Abstract

Heat shock pre-treatment or heat acclimation can enhance the subsequent chilling tolerance of many plant species. However, the exact mechanism is currently unknown. Transgenic tomato plants harboring an Arabidopsis thaliana HsfA1b (AtHsfA1b) and β-glucuronidase (gusA) fusion gene under the control of a constitutive CaMV35S promoter were generated to evaluate whether heat shock factor (Hsf), a major transcription regulator of heat shock response, is involved in heat shock-induced chilling tolerance. The transcripts or protein product of heat-shock induced genes in the transgenic plants highly expressing AtHsfA1b-gusA accumulated to higher levels than those of the wild-type or gusA transgenic plants under non-heat shock conditions. This suggests that AtHsfA1b-GUS can cross- talk with the heat shock responsive machinery in transgenic tomato plants. In addition, the specific activity of soluble isoforms of ascorbate peroxidase of the AtHsfA1b-gusA transgenic plants was about twofold higher than that of the wild-type or gusA transgenic plants under non-heat stress conditions.
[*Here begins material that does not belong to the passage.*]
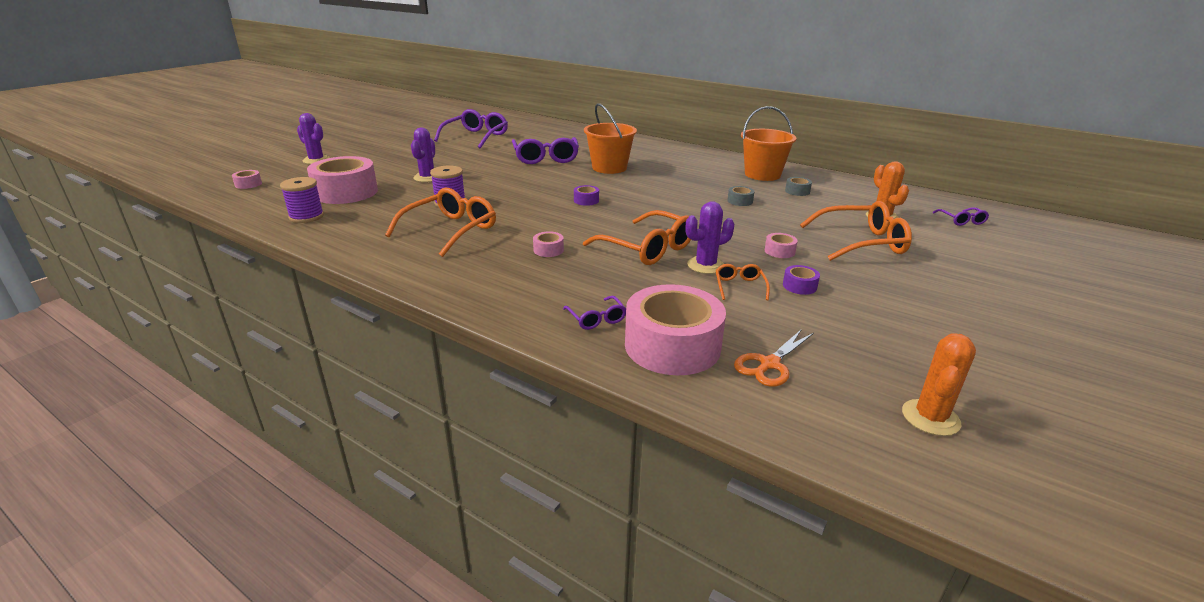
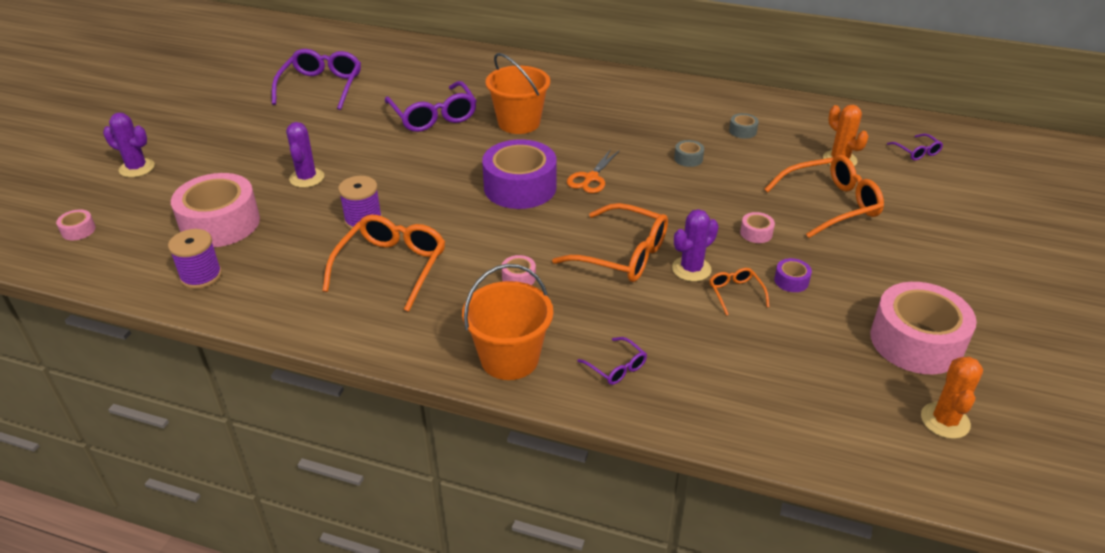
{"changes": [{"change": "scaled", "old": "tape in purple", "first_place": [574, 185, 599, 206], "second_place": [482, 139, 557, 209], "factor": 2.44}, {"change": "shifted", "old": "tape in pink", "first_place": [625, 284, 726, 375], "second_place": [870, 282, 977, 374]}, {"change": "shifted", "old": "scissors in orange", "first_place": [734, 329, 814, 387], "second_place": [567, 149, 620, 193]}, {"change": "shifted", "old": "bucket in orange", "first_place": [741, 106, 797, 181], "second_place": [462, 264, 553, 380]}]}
Without heat acclimation, seedlings of the AtHsfA1b-gusA transgenic tomato lines showed a significantly higher level of thermal and chilling tolerance than that of the wild-type or gusA transgenic plants. Based on these results, we suggest that Hsf may play a pivotal role in heat-shock-induced chilling tolerance, and constitutive expression of the transcription regulatory gene in chilling sensitive crops may be useful in improving tolerance against chilling stress.